(SOURCE DATA)

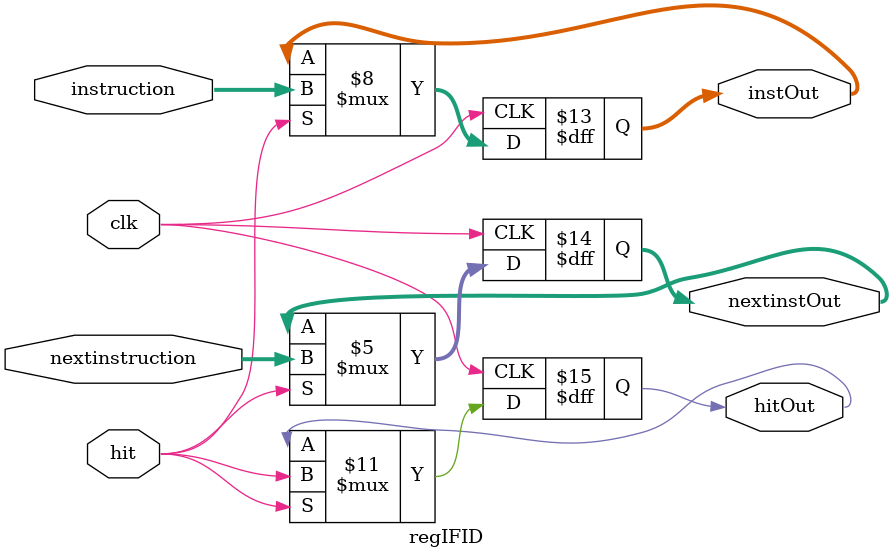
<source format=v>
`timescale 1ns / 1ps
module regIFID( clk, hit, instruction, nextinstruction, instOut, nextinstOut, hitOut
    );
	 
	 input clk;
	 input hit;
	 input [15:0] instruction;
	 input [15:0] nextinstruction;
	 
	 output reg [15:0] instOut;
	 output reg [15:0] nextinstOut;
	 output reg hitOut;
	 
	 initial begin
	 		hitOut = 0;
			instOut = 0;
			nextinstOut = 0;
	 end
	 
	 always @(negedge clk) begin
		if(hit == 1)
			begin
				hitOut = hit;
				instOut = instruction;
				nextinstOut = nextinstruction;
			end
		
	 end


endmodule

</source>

(End SOURCE DATA)
(SOURCE DATA)

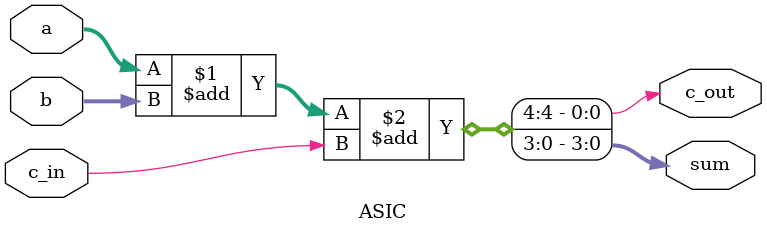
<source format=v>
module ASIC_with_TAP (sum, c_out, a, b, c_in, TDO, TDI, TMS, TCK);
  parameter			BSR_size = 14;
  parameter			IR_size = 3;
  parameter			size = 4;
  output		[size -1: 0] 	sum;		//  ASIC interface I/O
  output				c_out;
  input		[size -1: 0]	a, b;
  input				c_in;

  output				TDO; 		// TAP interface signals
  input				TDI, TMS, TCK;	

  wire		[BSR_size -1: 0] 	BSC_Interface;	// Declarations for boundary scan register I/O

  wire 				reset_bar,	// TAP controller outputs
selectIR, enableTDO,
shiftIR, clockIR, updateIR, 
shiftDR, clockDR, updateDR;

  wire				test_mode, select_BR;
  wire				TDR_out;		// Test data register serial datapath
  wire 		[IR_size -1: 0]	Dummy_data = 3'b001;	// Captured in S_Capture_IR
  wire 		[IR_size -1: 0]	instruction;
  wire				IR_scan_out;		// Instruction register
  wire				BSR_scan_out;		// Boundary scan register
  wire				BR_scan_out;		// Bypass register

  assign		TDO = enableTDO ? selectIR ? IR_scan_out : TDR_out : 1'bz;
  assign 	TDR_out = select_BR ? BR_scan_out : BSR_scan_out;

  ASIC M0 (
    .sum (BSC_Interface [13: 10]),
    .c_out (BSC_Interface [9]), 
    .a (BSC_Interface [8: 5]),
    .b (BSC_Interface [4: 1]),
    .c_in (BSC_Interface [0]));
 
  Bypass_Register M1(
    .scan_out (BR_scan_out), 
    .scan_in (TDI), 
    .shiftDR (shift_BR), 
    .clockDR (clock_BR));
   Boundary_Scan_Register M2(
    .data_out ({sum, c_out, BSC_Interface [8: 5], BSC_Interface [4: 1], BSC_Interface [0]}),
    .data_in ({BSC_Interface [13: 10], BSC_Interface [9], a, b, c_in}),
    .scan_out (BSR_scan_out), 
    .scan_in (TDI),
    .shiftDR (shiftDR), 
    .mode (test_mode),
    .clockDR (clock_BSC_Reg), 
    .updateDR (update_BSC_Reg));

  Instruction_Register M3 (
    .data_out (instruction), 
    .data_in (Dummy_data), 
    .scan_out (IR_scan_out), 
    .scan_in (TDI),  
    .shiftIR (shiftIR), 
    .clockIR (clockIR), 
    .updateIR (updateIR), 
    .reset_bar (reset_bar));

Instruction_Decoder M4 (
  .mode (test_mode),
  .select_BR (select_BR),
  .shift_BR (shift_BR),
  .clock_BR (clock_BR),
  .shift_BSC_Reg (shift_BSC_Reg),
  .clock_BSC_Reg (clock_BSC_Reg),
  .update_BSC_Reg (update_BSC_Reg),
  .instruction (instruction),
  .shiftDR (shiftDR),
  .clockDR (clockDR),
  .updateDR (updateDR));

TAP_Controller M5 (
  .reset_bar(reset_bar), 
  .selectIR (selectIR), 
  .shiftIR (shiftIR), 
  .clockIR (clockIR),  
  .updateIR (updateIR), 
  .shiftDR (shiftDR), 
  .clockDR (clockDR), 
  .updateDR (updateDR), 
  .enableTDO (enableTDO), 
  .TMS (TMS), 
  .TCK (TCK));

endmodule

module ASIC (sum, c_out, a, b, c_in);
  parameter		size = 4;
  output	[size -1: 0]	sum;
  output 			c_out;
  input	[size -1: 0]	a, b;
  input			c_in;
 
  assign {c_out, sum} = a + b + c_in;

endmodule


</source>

(End SOURCE DATA)
(SOURCE DATA)

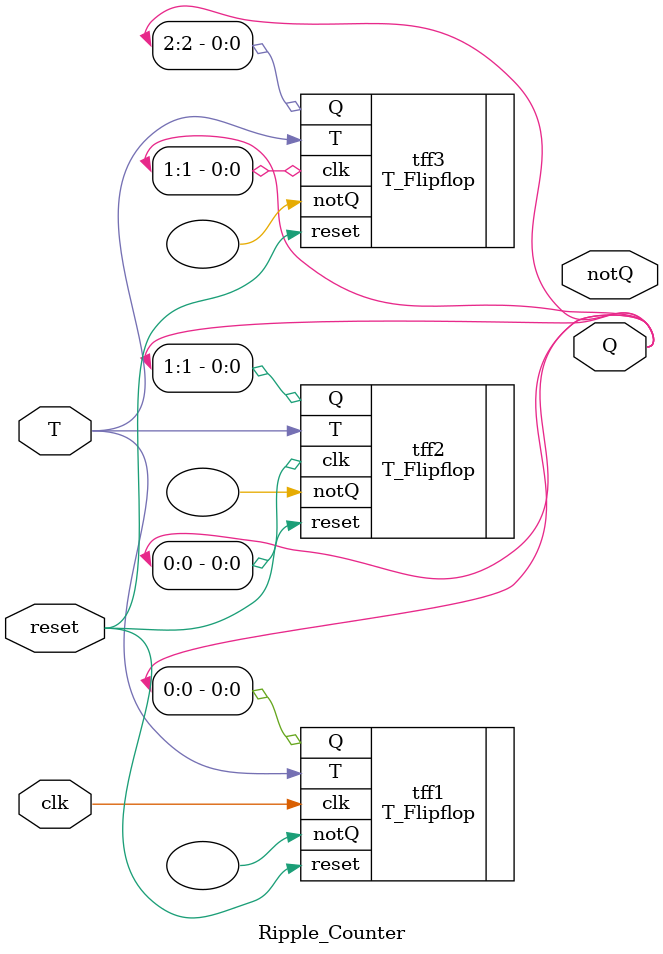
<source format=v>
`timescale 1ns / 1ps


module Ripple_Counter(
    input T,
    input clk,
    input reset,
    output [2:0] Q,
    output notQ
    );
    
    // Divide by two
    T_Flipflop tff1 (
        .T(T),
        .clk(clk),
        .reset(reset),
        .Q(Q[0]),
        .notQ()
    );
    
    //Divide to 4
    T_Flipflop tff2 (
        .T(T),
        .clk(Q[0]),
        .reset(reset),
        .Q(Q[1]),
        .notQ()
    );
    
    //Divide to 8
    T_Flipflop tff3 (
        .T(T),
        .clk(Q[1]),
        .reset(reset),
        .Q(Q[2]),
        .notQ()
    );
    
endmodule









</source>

(End SOURCE DATA)

• WORK REQUIRED: Count the lines above that contain the word "clockDR", and give only that number.

• OUTPUT BELOW: 5